それを考えたとたん、頭の中が、恐慌状態におちいった。
足音とは反対方向、つまり、左方向に、類照は、じりじりと後退した。
「だいじょうぶ。落ち着きなさい。近づいてきているのは、ここの神に仕える神官だ。いきなり襲ってくるような性質は、持ち合わせていない。むしろ、訪問者を、あまねく招き入れるための存在なんだ」
比留間が、穏やかな声で告げた。
類照は、後退するのを止めた。
だが、比留間の言葉には、疑問を抱く。
辻在誓少年の内面世界で出くわした人物は、たしか、どう見ても、体格的に小さな子供にしか思えなかった。
あの人物が、神官――?
案の定、濃霧を透かして見えてきたのは、せいぜい、五、六歳だろうと推測される体躯の人間だった。暗い色のロングコートみたいな衣類を羽織り、フードを目深にかぶっている。
その謎の人物は、しずしずとした足取りで歩いてきて、観音開きの扉の前で止まった。
類照は、無意識のうちに、その者のフードから覗く、顔の下半分を、まじまじと凝視していた。驚くことに、鼻から口もとにかけての部分は、老人のお面でも着けているかのように、しわしわだったのである。
まもなく、その謎の人物の両手が、フードに掛けられた。
フードが、はらりと下がり、露わになった顔貌を目にし、類照は、反射的に、両手を顔の高さまで上げ、左脚をやや引いた体勢で構えた。頭で判断したというより、体を構成するあらゆる細胞が、一挙に拒絶反応を起こし、肉体が、勝手に動いたような感じだった。

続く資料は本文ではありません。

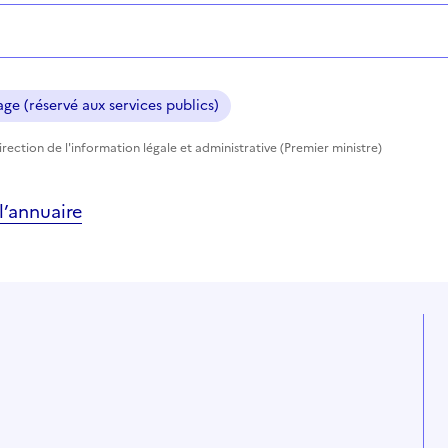
ge (réservé aux services publics)
rection de l'information légale et administrative (Premier ministre)
’annuaire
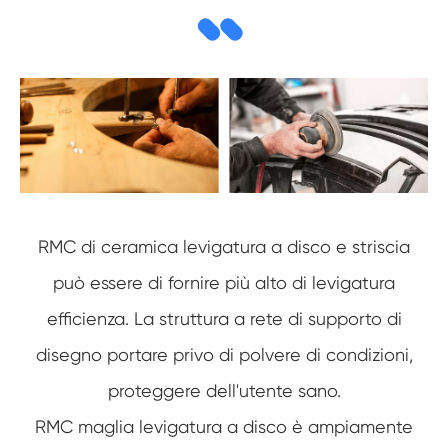
RMC di ceramica levigatura a disco e striscia
può essere di fornire più alto di levigatura
efficienza. La struttura a rete di supporto di
disegno portare privo di polvere di condizioni,
proteggere dell'utente sano.
RMC maglia levigatura a disco è ampiamente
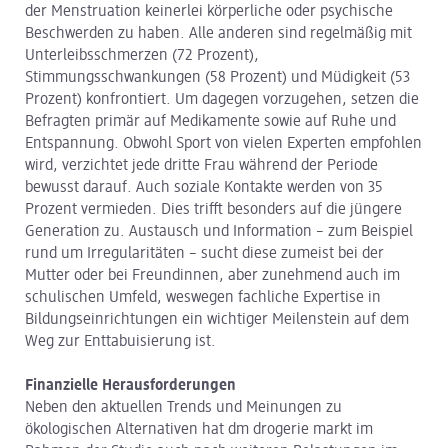
der Menstruation keinerlei körperliche oder psychische
Beschwerden zu haben. Alle anderen sind regelmäßig mit
Unterleibsschmerzen (72 Prozent),
Stimmungsschwankungen (58 Prozent) und Müdigkeit (53
Prozent) konfrontiert. Um dagegen vorzugehen, setzen die
Befragten primär auf Medikamente sowie auf Ruhe und
Entspannung. Obwohl Sport von vielen Experten empfohlen
wird, verzichtet jede dritte Frau während der Periode
bewusst darauf. Auch soziale Kontakte werden von 35
Prozent vermieden. Dies trifft besonders auf die jüngere
Generation zu. Austausch und Information – zum Beispiel
rund um Irregularitäten – sucht diese zumeist bei der
Mutter oder bei Freundinnen, aber zunehmend auch im
schulischen Umfeld, weswegen fachliche Expertise in
Bildungseinrichtungen ein wichtiger Meilenstein auf dem
Weg zur Enttabuisierung ist.
Finanzielle Herausforderungen
Neben den aktuellen Trends und Meinungen zu
ökologischen Alternativen hat dm drogerie markt im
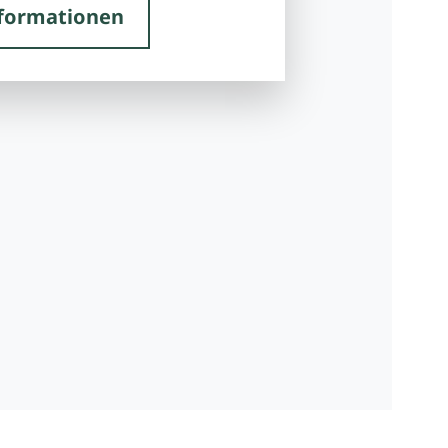
formationen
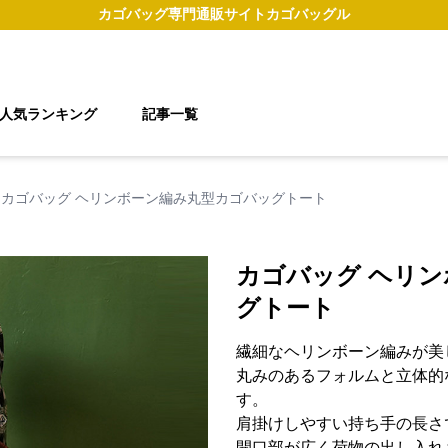
カゴバッグ
専門通販サイト
カゴバッグル
人気ランキング
記事一覧
カゴバッグ ヘリンボーン編み丸型カゴバッグトート
カゴバッグ ヘリ
グトート
繊細なヘリンボーン編みが美
丸みのあるフォルムと立体的
す。
肩掛けしやすい持ち手の長さ
開口部が広く荷物の出し入れ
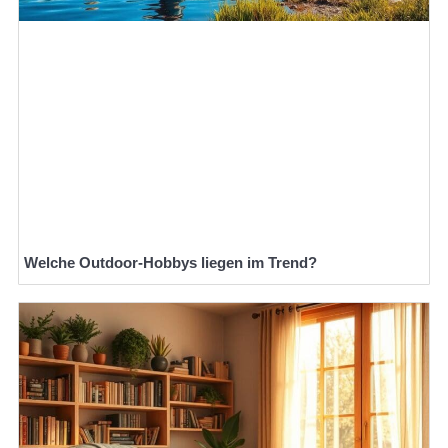
Welche Outdoor-Hobbys liegen im Trend?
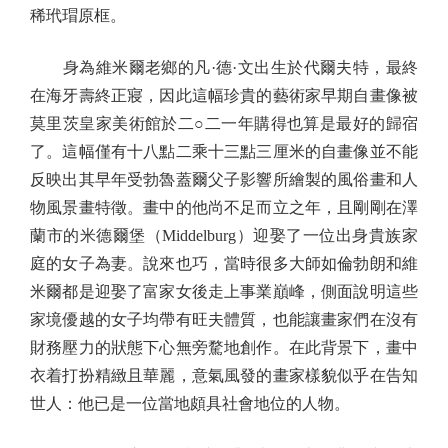
稀玳瑁原框。
身為維米爾老鄉的凡·德·文出生於代爾夫特，最終
在海牙壽終正寢，因此這幅珍貴的藝術家早期自畫像被
莫里茨皇家美術館於二○二一年購得也算是最好的歸宿
了。這幅僅有十八點二乘十三點三厘米的自畫像並不能
反映出其早年受勃魯蓋爾父子影響所繪製的風俗畫和人
物風景畫特徵。畫中的他尚不足而立之年，且剛剛在澤
蘭市的米德爾堡（Middelburg）迎娶了一位出身貴族家
庭的女子為妻。說來也巧，當時很多大師如倫勃朗和維
米爾都是迎娶了富家女後走上事業巔峰，側面說明這些
家境優越的女子均帶有旺夫體質，也能讓畫家們在沒有
財務壓力的狀態下心無旁騖地創作。在此背景下，畫中
衣着打扮精緻且華麗，意氣風發的畫家樣貌似乎在告知
世人：他已是一位當地頗具社會地位的人物。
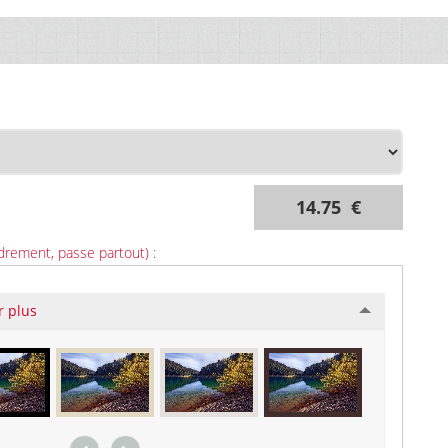
14.75 €
drement, passe partout) :
r plus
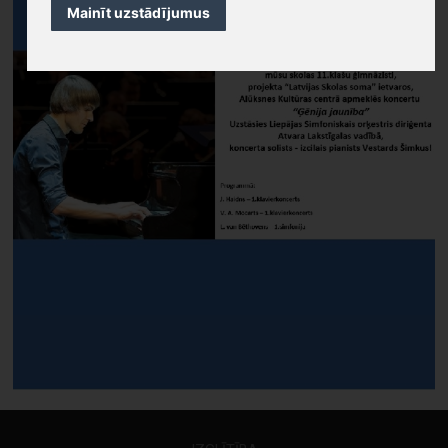
Mainīt uzstādījumus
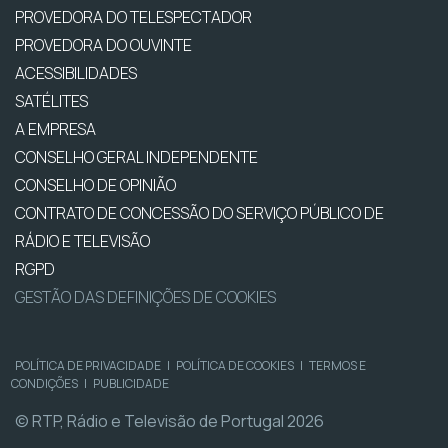
PROVEDORA DO TELESPECTADOR
PROVEDORA DO OUVINTE
ACESSIBILIDADES
SATÉLITES
A EMPRESA
CONSELHO GERAL INDEPENDENTE
CONSELHO DE OPINIÃO
CONTRATO DE CONCESSÃO DO SERVIÇO PÚBLICO DE
RÁDIO E TELEVISÃO
RGPD
GESTÃO DAS DEFINIÇÕES DE COOKIES
POLÍTICA DE PRIVACIDADE
|
POLÍTICA DE COOKIES
|
TERMOS E
CONDIÇÕES
|
PUBLICIDADE
© RTP, Rádio e Televisão de Portugal 2026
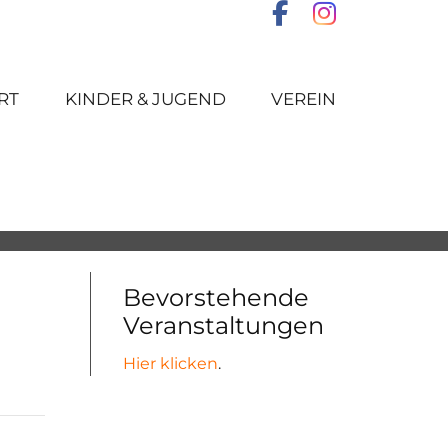
RT
KINDER & JUGEND
VEREIN
Bevorstehende
Veranstaltungen
Hier klicken
.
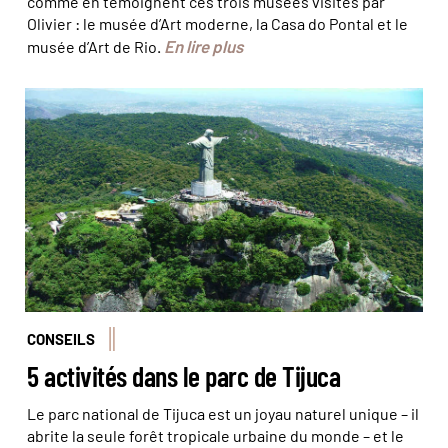
comme en témoignent ces trois musées visités par
Olivier : le musée d’Art moderne, la Casa do Pontal et le
En lire plus
musée d’Art de Rio.
Le Christ veille sur le Parc National de Tijuca © icmbio
CONSEILS
5 activités dans le parc de Tijuca
Le parc national de Tijuca est un joyau naturel unique – il
abrite la seule forêt tropicale urbaine du monde – et le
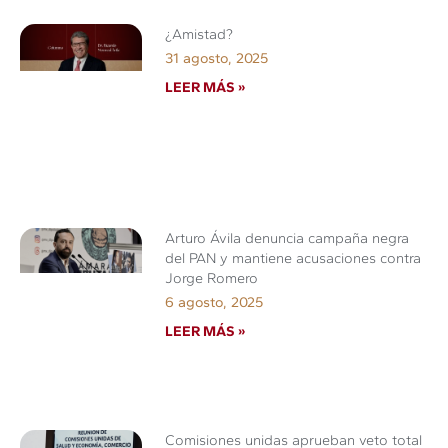
¿Amistad?
31 agosto, 2025
LEER MÁS »
Arturo Ávila denuncia campaña negra
del PAN y mantiene acusaciones contra
Jorge Romero
6 agosto, 2025
LEER MÁS »
Comisiones unidas aprueban veto total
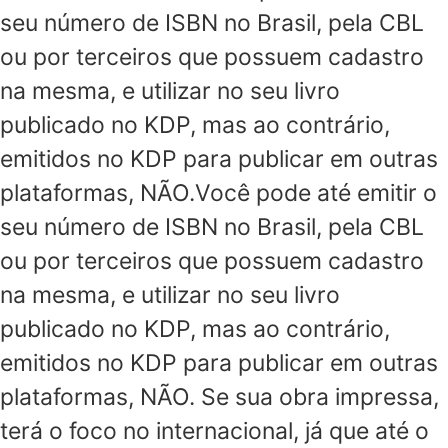
seu número de ISBN no Brasil, pela CBL
ou por terceiros que possuem cadastro
na mesma, e utilizar no seu livro
publicado no KDP, mas ao contrário,
emitidos no KDP para publicar em outras
plataformas, NÃO.Você pode até emitir o
seu número de ISBN no Brasil, pela CBL
ou por terceiros que possuem cadastro
na mesma, e utilizar no seu livro
publicado no KDP, mas ao contrário,
emitidos no KDP para publicar em outras
plataformas, NÃO. Se sua obra impressa,
terá o foco no internacional, já que até o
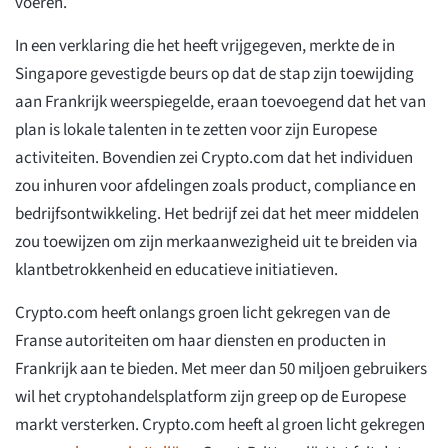
voeren.
In een verklaring die het heeft vrijgegeven, merkte de in
Singapore gevestigde beurs op dat de stap zijn toewijding
aan Frankrijk weerspiegelde, eraan toevoegend dat het van
plan is lokale talenten in te zetten voor zijn Europese
activiteiten. Bovendien zei Crypto.com dat het individuen
zou inhuren voor afdelingen zoals product, compliance en
bedrijfsontwikkeling. Het bedrijf zei dat het meer middelen
zou toewijzen om zijn merkaanwezigheid uit te breiden via
klantbetrokkenheid en educatieve initiatieven.
Crypto.com heeft onlangs groen licht gekregen van de
Franse autoriteiten om haar diensten en producten in
Frankrijk aan te bieden. Met meer dan 50 miljoen gebruikers
wil het cryptohandelsplatform zijn greep op de Europese
markt versterken. Crypto.com heeft al groen licht gekregen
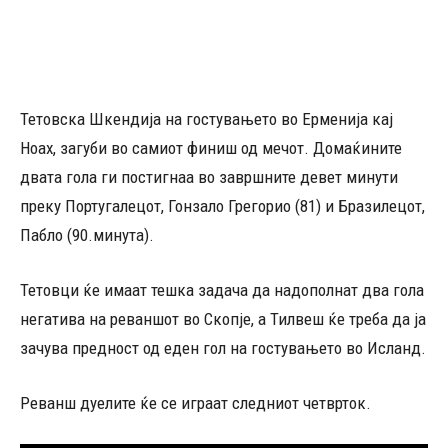
Тетовска Шкендија на гостувањето во Ерменија кај
Ноах, загуби во самиот финиш од мечот. Домаќините
двата гола ги постигнаа во завршните девет минути
преку Португалецот, Гонзало Грегорио (81) и Бразилецот,
Пабло (90.минута).
Тетовци ќе имаат тешка задача да надополнат два гола
негатива на реваншот во Скопје, а Тилвеш ќе треба да ја
зачува предност од еден гол на гостувањето во Исланд.
Реванш дуелите ќе се играат следниот четврток.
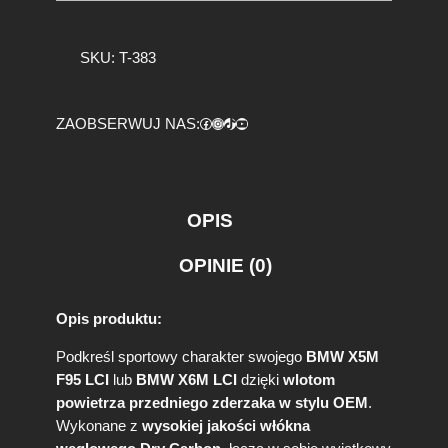
l
o
ś
SKU:
T-383
ć
W
l
Facebook
https://www.instagram.com/tuningbaza.pl
https://www.tiktok.com/@tuningbaza.pl
YouTube
ZAOBSERWUJ NAS:
o
t
y
P
o
OPIS
w
i
OPINIE (0)
e
t
r
Opis produktu:
z
a
Podkreśl sportowy charakter swojego
BMW X5M
B
F95 LCI
lub
BMW X6M LCI
dzięki
wlotom
M
powietrza przedniego zderzaka w stylu OEM
.
W
Wykonane z
wysokiej jakości włókna
X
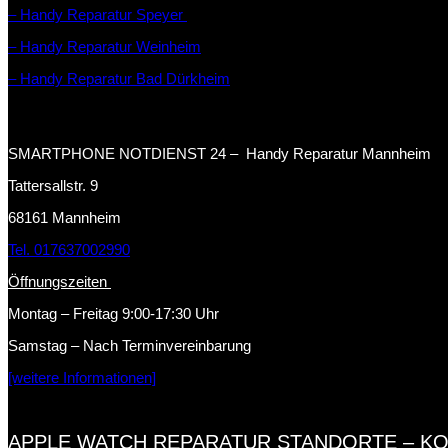
– Handy Reparatur Speyer
– Handy Reparatur Weinheim
– Handy Reparatur Bad Dürkheim
SMARTPHONE NOTDIENST 24 – Handy Reparatur Mannheim
Tattersallstr. 9
68161 Mannheim
Tel. 017637002990
Öffnungszeiten
Montag – Freitag 9:00-17:30 Uhr
Samstag – Nach Terminvereinbarung
[weitere Informationen]
APPLE WATCH REPARATUR STANDORTE – K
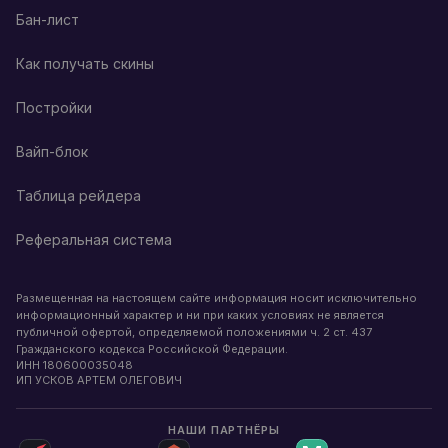
Бан-лист
Как получать скины
Постройки
Вайп-блок
Таблица рейдера
Реферальная система
Размещенная на настоящем сайте информация носит исключительно
информационный характер и ни при каких условиях не является
публичной офертой, определяемой положениями ч. 2 ст. 437
Гражданского кодекса Российской Федерации.
ИНН
180600035048
ИП УСКОВ АРТЕМ ОЛЕГОВИЧ
НАШИ ПАРТНЁРЫ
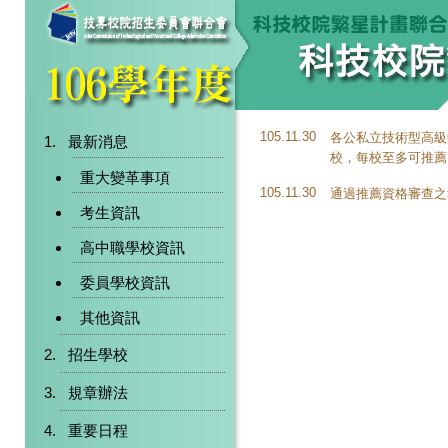
105.11.30
各公私立技術型高級
最新消息
校，每校至多可推薦
重大變革事項
105.11.30
通過推薦資格審查之
考生資訊
高中職學校資訊
委員學校資訊
其他資訊
招生學校
規章辦法
重要日程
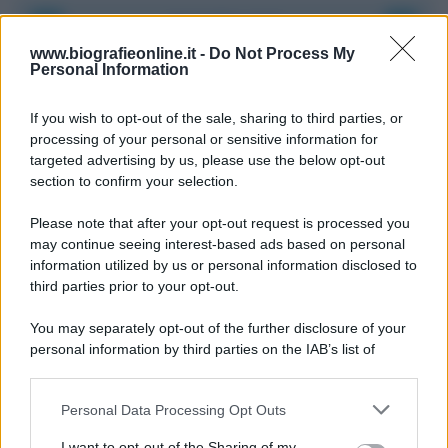
Accadde oggi
www.biografieonline.it -
Do Not Process My
Personal Information
8 agosto 1956
If you wish to opt-out of the sale, sharing to third parties, or
70 ANNI FA
processing of your personal or sensitive information for
Nella miniera di carbone di Marcinelle, in Belgio,
targeted advertising by us, please use the below opt-out
avviene un disastro nel quale perdono la vita
section to confirm your selection.
centinaia di lavoratori, la maggior parte dei quali
Please note that after your opt-out request is processed you
italiani.
may continue seeing interest-based ads based on personal
LEGGI L'ARTICOLO
information utilized by us or personal information disclosed to
Il disastro di Marcinelle
third parties prior to your opt-out.
You may separately opt-out of the further disclosure of your
personal information by third parties on the IAB’s list of
downstream participants.
Personal Data Processing Opt Outs
This information may also be disclosed by us to third parties
on the IAB’s List of Downstream Participants that may further
I want to opt-out of the Sharing of my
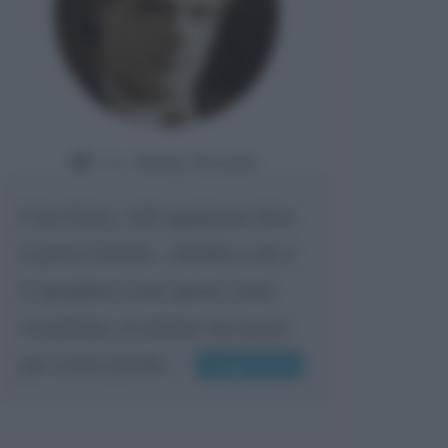
Da:
Gladys Bozanic
Cara Giusy, vedi oggigiorno dove
ti porta l'umiltà... chiedilo a me e
ti spiegherò come questa viene
ricambiata, al minimo uno passa
per scemo perché...
Leggi di più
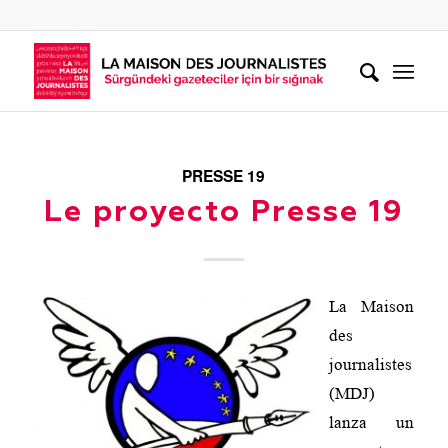
PRESSE 19
Le proyecto Presse 19
La Maison
des
journalistes
(MDJ)
lanza un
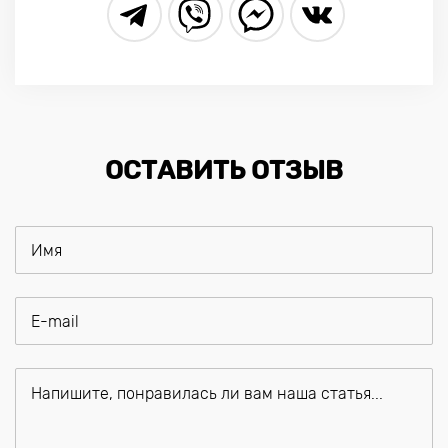
ОСТАВИТЬ ОТЗЫВ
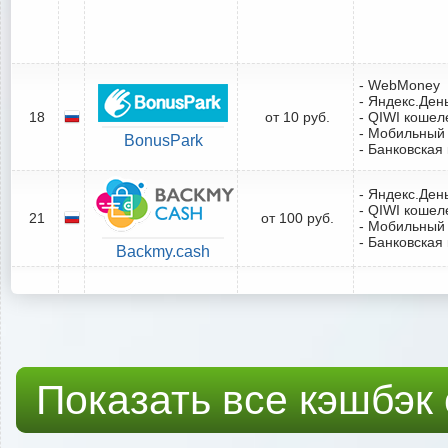
- WebMoney
- Яндекс.Ден
18
от 10 руб.
- QIWI кошел
- Мобильный
BonusPark
- Банковская
- Яндекс.Ден
- QIWI кошел
21
от 100 руб.
- Мобильный
- Банковская
Backmy.cash
Показать все кэшбэк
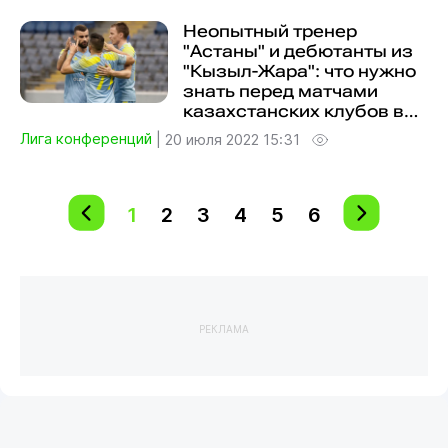
Неопытный тренер
"Астаны" и дебютанты из
"Кызыл-Жара": что нужно
знать перед матчами
казахстанских клубов в
ЛК
Лига конференций
|
20 июля 2022 15:31
1
2
3
4
5
6
РЕКЛАМА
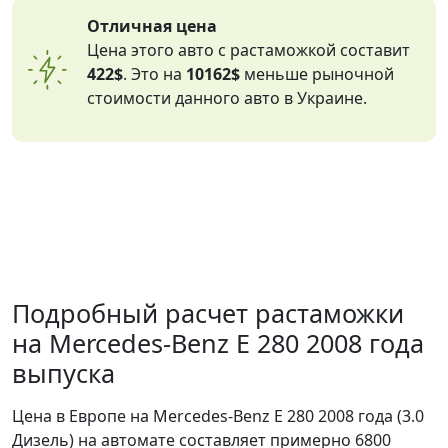
Отличная цена
Цена этого авто с растаможкой составит
422$
. Это на
10162$
меньше рыночной
стоимости данного авто в Украине.
Подробный расчет растаможки
на Mercedes-Benz E 280 2008 года
выпуска
Цена в Европе на Mercedes-Benz E 280 2008 года (3.0
Дизель) на автомате составляет примерно 6800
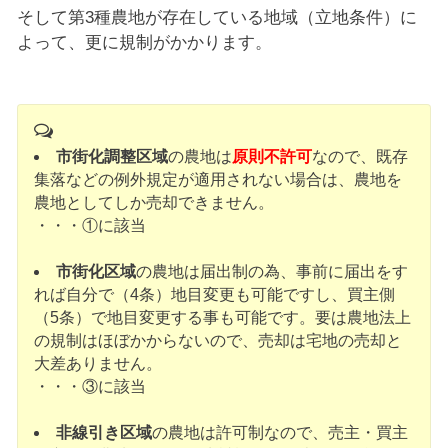
そして第3種農地が存在している地域（立地条件）に
よって、更に規制がかかります。
市街化調整区域
の農地は
原則不許可
なので、既存
集落などの例外規定が適用されない場合は、農地を
農地としてしか売却できません。
・・・①に該当
市街化区域
の農地は届出制の為、事前に届出をす
れば自分で（4条）地目変更も可能ですし、買主側
（5条）で地目変更する事も可能です。要は農地法上
の規制はほぼかからないので、売却は宅地の売却と
大差ありません。
・・・③に該当
非線引き区域
の農地は許可制なので、売主・買主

いたいけなほど小作りな体躯の、その肩の上に、歩けるのが不思議に思えるくらい、老齢の男の頭部が、まさしく取って付けたように載っている。
また、さらに異様なのは、顔中、梅干しみたいに、深いしわが、縦横無尽に刻まれているのに、目だけは、愛嬌たっぷりに、くりくりとしている点である。
その目のせいか、見ようによっては、それこそ、小さな子供っぽい印象を受けなくもない。
類照は、まるで、物の怪と対峙している境地だった。
が、その老人は、類照に向かって、つるりとした頭を、礼儀正しく、ぺこりと下げた。それから、伸び上がるようにして、観音開きの扉の取っ手をつかんだ。老人が押し込むと、扉は、ぎいっと軋む音を立てて、内部へと開かれる。そのまま、開け放しにされ、老人は、中に入っていった。